Farm Progress

COTTON SPIN: Cotton’s roller coaster ride…

In the long run, the impact of Chinese tariffs may be more of a reshuffling of U.S. cotton exports, rather than a reduction

John Robinson 1

June 22, 2018

3 Min Read

Last month I wrote a column entitled “New crop cotton futures in the 80s.”  As of this writing, that title is still accurate. But the intervening 30 days have been one wild ride! 

ICE (Intercontinental Exchange) futures surged into the 90s, consolidated there, and then plunged back to the mid-80s (Figure 1, green line). There have been many apparent influences on the market, which is to say influences on the hedge fund speculators holding long cotton futures positions. 

The rise and fall of ICE cotton futures has mostly followed the Chinese cotton market (Figure 1, blue line). At mid-May, the initial rise in the Chinese cotton market was attributed to bad weather in Xinjiang Province, bullish state reserve auction policy, and speculative buying on rising expectations of more Chinese imports. 

The week before the Memorial Day holiday saw another round of U.S. cotton futures chasing the Chinese cotton market higher. Fundamental news in the U.S. focused on hot, dry weather in the Southern Plains region as growers ran up against crop insurance planting deadlines.

The holiday-shortened week of May 29-June 2 saw more of the same, with limit up moves in Chinese cotton futures and ICE futures, which vaulted over 90 cents. The next two weeks saw prices slip and gyrate around 90 cents. The expansion in hedge fund net longs that lifted prices to these levels appeared to level off and shrink slightly by June 12.

 

A MAJOR IMPORTER

June 14 saw official Chinese announcements confirming an expansion of duty-favored import quota. By raising the allowed amount of 1 percent tariff cotton from the minimum 4.1 million bales to 7.8 million bales, it signaled a return of China as a major importer. However, that confirmation did not seem to matter to the market. 

June 15 saw China again announce 25 percent tariffs on U.S. cotton, this time to be implemented within a couple of weeks. An earlier threat of Chinese tariffs on U.S. cotton, circa April 4, would have had a much later date of implementation. Whenever they are implemented, it means that U.S. cotton imports will be more expensive than cotton from competitors like Australia or Brazil. 
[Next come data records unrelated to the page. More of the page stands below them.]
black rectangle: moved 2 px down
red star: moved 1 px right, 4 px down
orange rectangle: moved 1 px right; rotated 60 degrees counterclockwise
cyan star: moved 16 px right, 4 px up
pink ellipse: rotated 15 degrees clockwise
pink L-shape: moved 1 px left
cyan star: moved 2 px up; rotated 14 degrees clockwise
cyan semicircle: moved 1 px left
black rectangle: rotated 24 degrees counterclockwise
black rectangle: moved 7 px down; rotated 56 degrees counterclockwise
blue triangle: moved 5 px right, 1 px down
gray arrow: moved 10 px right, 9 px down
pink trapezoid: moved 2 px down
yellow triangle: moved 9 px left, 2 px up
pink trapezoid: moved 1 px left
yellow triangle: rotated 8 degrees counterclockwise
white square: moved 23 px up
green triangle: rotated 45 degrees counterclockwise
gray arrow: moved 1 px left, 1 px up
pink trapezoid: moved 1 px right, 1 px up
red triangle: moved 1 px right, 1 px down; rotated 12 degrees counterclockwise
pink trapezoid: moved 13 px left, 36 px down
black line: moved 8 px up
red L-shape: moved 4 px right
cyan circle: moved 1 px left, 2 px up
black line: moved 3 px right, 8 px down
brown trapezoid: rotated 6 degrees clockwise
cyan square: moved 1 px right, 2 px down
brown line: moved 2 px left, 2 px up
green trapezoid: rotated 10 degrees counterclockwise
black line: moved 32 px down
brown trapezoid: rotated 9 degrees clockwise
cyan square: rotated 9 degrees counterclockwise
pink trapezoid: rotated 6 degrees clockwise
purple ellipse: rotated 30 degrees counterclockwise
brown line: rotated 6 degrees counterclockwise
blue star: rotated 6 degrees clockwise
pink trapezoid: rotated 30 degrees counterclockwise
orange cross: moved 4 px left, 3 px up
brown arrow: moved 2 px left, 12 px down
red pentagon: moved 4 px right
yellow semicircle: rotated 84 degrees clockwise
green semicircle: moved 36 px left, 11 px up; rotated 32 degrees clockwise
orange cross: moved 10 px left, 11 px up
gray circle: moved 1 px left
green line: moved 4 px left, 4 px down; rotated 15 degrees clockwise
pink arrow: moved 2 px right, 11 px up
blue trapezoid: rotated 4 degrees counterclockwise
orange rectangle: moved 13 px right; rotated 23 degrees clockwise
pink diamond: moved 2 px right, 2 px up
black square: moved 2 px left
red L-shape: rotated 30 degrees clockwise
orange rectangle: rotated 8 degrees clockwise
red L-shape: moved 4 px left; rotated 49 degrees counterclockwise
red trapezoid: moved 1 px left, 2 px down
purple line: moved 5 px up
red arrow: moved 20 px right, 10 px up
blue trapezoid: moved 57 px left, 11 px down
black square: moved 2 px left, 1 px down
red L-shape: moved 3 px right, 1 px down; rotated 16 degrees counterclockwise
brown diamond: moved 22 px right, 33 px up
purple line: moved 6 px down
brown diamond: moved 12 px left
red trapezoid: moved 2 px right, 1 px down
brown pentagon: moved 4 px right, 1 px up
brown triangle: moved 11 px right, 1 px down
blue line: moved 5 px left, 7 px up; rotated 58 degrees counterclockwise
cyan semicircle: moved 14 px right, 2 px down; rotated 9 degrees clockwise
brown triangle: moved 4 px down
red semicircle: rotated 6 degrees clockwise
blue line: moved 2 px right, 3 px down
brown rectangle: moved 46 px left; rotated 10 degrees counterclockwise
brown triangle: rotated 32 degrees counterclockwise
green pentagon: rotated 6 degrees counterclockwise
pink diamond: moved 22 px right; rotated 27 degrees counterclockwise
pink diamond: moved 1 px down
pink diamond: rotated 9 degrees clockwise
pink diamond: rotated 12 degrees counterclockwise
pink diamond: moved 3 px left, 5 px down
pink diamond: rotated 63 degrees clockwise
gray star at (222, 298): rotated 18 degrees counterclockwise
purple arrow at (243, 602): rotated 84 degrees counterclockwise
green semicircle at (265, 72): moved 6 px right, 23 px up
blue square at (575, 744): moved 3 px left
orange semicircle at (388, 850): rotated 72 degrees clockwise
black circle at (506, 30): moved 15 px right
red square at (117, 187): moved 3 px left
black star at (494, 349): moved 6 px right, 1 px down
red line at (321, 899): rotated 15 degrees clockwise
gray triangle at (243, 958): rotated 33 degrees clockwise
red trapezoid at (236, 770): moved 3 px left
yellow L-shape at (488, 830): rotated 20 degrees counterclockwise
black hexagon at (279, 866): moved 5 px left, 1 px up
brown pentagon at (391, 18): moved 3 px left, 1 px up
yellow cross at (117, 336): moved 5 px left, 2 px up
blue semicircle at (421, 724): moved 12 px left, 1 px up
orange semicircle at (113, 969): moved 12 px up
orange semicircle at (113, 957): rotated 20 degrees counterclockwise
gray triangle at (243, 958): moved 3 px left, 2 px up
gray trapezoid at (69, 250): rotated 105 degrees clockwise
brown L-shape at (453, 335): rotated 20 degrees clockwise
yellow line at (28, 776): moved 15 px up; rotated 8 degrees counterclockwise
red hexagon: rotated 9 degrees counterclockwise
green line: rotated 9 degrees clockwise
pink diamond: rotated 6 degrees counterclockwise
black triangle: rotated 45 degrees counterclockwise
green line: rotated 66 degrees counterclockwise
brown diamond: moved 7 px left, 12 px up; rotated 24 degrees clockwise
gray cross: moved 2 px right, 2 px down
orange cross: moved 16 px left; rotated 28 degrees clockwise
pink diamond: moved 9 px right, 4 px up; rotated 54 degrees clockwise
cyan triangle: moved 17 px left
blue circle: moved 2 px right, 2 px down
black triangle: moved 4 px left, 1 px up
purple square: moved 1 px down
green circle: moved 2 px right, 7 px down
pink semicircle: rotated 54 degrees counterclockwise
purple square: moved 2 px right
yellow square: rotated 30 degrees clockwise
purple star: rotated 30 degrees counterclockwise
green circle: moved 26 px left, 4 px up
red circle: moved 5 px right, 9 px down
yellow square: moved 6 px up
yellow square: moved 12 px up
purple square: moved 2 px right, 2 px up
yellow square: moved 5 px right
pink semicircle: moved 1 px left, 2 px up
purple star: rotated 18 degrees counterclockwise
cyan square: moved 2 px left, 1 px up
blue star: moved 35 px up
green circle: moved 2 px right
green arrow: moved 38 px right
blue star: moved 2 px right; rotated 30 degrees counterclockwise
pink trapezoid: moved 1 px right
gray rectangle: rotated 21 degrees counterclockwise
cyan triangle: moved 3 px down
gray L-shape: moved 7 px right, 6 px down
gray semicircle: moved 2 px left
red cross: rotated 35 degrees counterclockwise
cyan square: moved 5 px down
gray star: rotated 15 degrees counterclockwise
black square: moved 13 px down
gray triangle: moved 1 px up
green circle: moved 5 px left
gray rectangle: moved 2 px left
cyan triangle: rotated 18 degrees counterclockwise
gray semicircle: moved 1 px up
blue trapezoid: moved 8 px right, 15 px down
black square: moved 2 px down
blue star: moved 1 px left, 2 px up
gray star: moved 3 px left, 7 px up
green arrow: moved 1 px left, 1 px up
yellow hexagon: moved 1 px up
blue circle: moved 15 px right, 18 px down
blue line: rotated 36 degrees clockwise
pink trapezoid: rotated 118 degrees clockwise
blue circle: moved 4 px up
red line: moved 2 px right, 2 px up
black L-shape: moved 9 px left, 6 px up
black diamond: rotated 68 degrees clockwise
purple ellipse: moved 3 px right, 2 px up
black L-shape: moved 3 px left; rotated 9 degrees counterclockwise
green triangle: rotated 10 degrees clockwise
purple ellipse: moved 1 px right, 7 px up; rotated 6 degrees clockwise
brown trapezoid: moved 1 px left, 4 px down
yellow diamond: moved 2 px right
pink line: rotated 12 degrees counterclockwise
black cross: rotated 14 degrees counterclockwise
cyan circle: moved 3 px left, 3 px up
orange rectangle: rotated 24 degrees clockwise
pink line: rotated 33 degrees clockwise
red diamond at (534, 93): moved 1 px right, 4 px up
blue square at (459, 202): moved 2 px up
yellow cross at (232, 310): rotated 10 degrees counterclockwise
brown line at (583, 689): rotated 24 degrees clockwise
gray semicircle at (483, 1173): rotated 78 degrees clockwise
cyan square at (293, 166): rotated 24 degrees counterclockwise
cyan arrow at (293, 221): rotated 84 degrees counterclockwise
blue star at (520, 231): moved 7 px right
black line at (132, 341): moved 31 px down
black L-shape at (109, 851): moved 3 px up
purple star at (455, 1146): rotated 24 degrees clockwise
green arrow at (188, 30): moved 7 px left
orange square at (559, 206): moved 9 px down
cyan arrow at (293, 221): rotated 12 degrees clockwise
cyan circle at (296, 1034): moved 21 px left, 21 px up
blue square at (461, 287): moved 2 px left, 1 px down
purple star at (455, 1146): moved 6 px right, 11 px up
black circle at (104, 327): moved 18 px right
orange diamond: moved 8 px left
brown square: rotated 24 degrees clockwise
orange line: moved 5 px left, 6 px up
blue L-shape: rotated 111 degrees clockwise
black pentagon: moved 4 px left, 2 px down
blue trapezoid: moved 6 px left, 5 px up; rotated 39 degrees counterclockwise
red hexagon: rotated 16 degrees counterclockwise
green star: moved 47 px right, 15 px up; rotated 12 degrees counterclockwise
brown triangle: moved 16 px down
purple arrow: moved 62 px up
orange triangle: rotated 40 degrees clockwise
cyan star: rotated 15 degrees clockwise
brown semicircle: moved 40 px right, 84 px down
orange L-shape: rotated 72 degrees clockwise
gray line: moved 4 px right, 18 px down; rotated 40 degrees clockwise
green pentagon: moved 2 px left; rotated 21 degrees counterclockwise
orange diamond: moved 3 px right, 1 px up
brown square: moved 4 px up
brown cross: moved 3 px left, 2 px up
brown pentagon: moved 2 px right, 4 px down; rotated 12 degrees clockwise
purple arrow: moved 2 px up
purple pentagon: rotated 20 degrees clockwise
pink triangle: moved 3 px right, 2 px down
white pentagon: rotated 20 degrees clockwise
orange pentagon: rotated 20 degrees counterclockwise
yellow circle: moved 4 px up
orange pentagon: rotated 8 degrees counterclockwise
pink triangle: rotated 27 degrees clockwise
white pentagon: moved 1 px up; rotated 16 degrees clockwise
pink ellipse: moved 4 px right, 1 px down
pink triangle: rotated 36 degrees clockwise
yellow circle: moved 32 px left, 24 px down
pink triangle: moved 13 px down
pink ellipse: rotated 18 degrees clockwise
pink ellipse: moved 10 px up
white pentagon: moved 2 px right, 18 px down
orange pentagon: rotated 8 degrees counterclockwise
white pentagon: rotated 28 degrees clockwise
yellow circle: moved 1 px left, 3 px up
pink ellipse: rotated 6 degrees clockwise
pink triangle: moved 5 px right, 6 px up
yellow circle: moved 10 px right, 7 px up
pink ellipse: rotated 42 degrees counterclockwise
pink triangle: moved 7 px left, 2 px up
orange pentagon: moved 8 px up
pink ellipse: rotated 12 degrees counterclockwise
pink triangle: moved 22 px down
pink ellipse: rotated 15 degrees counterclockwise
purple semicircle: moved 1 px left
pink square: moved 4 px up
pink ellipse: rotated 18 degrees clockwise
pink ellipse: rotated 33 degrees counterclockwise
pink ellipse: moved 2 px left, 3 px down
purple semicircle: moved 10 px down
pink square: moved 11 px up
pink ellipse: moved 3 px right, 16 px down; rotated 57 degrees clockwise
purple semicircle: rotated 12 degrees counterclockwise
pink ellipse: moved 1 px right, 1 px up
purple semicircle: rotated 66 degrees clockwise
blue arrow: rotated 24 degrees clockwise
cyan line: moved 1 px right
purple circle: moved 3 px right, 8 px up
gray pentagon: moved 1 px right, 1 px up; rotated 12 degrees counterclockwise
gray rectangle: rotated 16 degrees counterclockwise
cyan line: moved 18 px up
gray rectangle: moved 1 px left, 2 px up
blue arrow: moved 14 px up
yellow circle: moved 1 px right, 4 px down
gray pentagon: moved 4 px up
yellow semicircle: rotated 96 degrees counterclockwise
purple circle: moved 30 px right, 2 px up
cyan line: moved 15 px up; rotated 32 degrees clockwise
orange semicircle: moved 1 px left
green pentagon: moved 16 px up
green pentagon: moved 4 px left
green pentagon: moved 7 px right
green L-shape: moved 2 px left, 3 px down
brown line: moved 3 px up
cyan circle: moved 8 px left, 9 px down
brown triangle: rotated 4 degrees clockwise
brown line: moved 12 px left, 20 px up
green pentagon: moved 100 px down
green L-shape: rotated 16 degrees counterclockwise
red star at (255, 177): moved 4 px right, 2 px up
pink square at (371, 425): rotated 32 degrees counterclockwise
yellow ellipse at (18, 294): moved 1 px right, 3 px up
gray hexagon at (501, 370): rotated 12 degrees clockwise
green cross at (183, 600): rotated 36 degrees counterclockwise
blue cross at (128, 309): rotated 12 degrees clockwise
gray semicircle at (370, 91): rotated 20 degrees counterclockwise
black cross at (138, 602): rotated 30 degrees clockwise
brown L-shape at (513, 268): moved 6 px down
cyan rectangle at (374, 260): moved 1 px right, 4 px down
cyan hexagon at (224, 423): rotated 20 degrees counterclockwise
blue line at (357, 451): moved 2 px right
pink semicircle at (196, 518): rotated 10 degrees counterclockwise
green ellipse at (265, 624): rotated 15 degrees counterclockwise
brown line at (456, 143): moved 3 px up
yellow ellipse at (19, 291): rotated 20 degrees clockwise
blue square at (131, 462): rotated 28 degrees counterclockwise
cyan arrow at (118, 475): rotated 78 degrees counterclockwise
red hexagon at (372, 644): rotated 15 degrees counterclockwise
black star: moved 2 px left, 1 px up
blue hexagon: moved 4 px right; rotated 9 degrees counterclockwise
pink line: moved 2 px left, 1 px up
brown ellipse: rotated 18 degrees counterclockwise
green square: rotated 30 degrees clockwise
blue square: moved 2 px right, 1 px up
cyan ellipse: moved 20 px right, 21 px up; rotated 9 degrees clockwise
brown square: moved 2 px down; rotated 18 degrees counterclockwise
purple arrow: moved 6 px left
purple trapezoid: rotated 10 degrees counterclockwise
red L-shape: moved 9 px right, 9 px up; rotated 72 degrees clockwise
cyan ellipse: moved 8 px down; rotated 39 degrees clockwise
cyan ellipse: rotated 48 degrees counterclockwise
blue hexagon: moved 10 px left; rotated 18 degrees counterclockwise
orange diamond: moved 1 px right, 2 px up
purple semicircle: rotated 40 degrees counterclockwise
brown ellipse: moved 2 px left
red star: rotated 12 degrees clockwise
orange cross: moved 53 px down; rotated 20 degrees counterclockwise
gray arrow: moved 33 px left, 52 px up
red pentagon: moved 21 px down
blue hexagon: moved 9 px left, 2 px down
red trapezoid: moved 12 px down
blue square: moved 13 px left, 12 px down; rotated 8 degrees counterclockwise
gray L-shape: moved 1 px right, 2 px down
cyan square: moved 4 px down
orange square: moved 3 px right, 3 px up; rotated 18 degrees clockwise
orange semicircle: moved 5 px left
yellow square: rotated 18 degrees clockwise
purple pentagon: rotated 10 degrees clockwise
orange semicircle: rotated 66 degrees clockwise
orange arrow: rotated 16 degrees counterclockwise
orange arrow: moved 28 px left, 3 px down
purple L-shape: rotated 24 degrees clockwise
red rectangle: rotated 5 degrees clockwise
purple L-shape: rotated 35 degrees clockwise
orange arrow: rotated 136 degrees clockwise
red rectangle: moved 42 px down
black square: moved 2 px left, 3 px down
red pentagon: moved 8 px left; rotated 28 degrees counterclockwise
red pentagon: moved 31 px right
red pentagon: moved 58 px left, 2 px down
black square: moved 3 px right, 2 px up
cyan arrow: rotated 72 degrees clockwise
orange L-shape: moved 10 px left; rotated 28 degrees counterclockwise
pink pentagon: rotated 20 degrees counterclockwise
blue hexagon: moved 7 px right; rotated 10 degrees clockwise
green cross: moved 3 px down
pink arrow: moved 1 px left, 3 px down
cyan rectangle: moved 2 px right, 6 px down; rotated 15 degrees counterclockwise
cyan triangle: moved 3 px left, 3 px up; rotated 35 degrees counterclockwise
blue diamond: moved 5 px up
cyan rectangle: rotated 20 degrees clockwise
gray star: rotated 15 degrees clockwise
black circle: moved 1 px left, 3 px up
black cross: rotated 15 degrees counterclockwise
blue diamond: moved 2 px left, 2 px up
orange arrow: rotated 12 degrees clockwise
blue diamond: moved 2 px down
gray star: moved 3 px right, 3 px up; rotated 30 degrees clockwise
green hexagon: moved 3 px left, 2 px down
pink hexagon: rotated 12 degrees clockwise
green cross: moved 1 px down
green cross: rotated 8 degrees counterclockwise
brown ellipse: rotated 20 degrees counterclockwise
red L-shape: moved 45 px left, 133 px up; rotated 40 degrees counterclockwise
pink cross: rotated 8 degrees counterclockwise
In the long run, I would expect the impact of Chinese tariffs to be more of a reshuffling of U.S. cotton exports, rather than a reduction. Countries like Vietnam, Indonesia, Bangladesh, Pakistan, and India might import more U.S. cotton than they previously would have, spin it into yarn, and ship that yarn to China duty-free.

 

SCARED SPECULATORS

However, the short run effect of the June 15 China tariff announcement was to apparently scare a lot of hedge fund speculators out of their long positions in ICE futures. Hence, the sharp fall from the 90s back to the 80s. 

It probably didn’t help the speculators that the drought-stricken Southern Plains region received several rounds of scattered showers during the first two weeks of June. 

So now what?  If you hedged some expected production when ICE futures were in the 90s, that was a reasonable move. 

If you can hedge some expected production now that ICE futures are back in the mid-to-lower 80s, that is also a reasonable move. I define reasonable as hedging a price floor above your costs of production, while keeping the upside open.